# PROBLEM DESCRIPTION
Repeat the listing that follows exactly. Pictures are not part of the copy.

# INFORMATION SHOWN
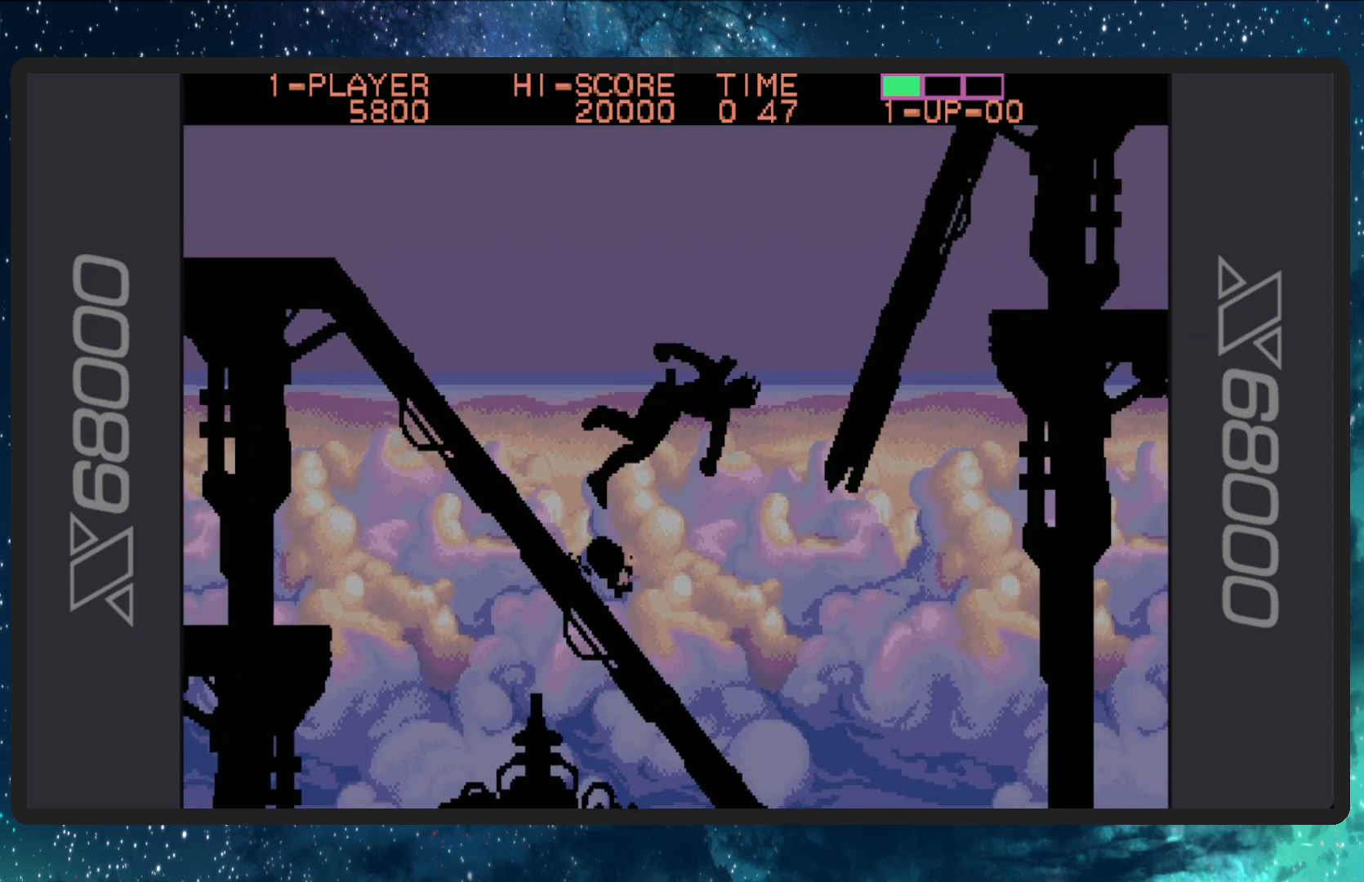
{"buttons": ["DPAD_UP"], "events": [[50, "A", "up"], [401, "DPAD_UP", "down"], [468, "DPAD_RIGHT", "up"]]}
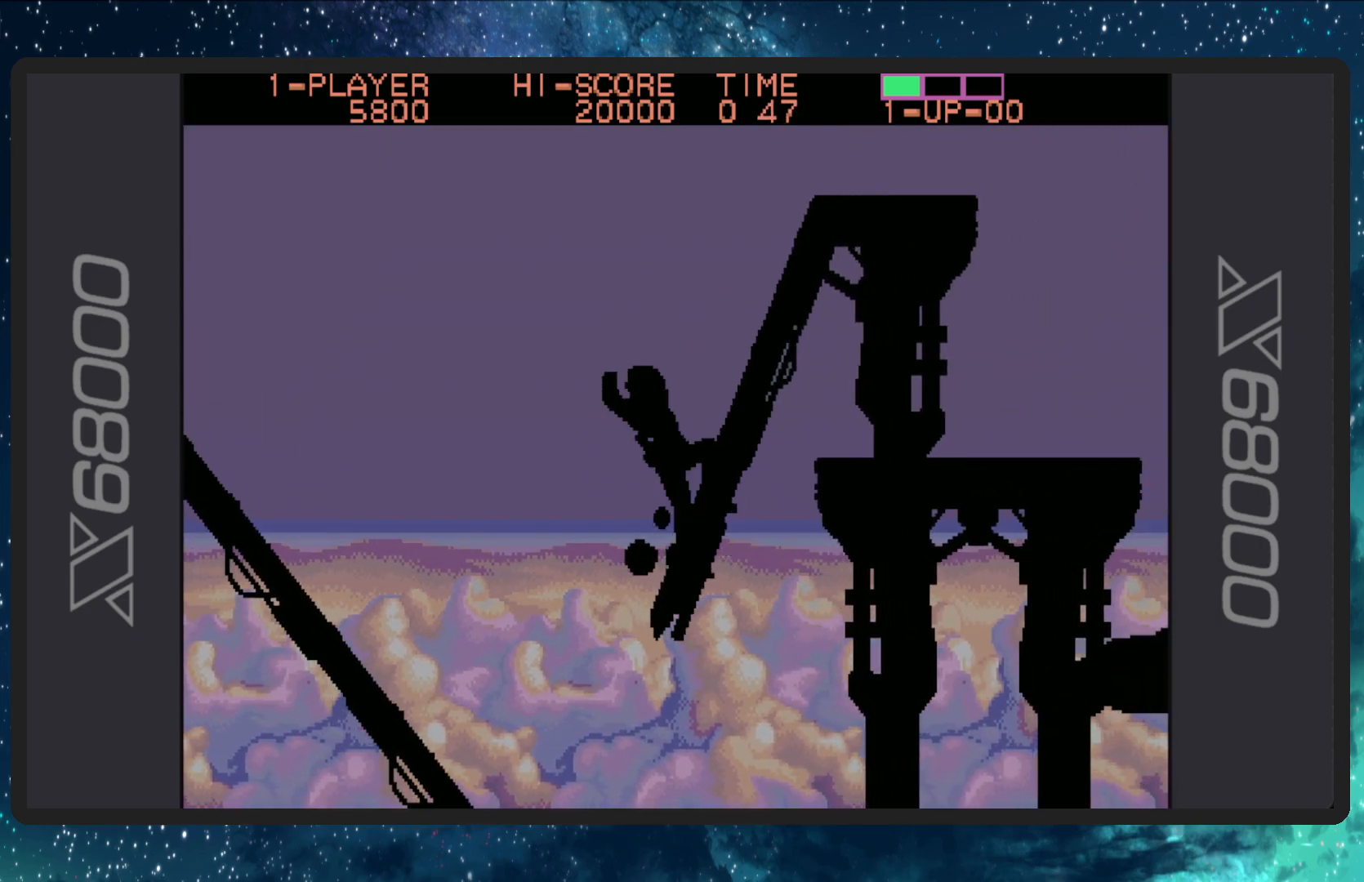
{"buttons": ["DPAD_UP", "DPAD_RIGHT"], "events": [[317, "DPAD_RIGHT", "down"]]}
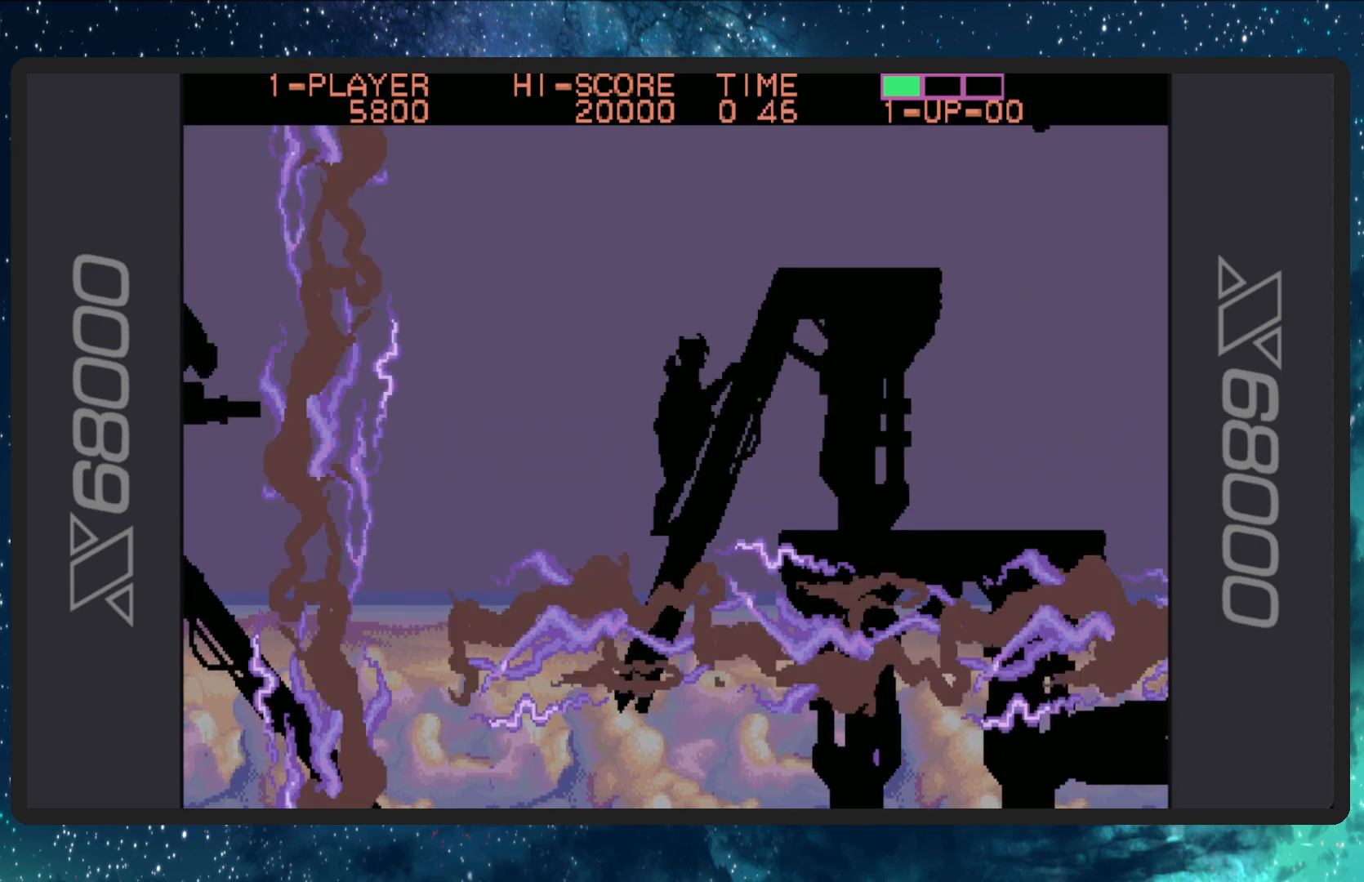
{"buttons": ["DPAD_UP", "DPAD_RIGHT"], "events": []}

# WORKED SOLUTION
{"buttons": ["DPAD_UP"], "events": [[50, "A", "up"], [401, "DPAD_UP", "down"], [468, "DPAD_RIGHT", "up"]]}
{"buttons": ["DPAD_UP", "DPAD_RIGHT"], "events": [[317, "DPAD_RIGHT", "down"]]}
{"buttons": ["DPAD_UP", "DPAD_RIGHT"], "events": []}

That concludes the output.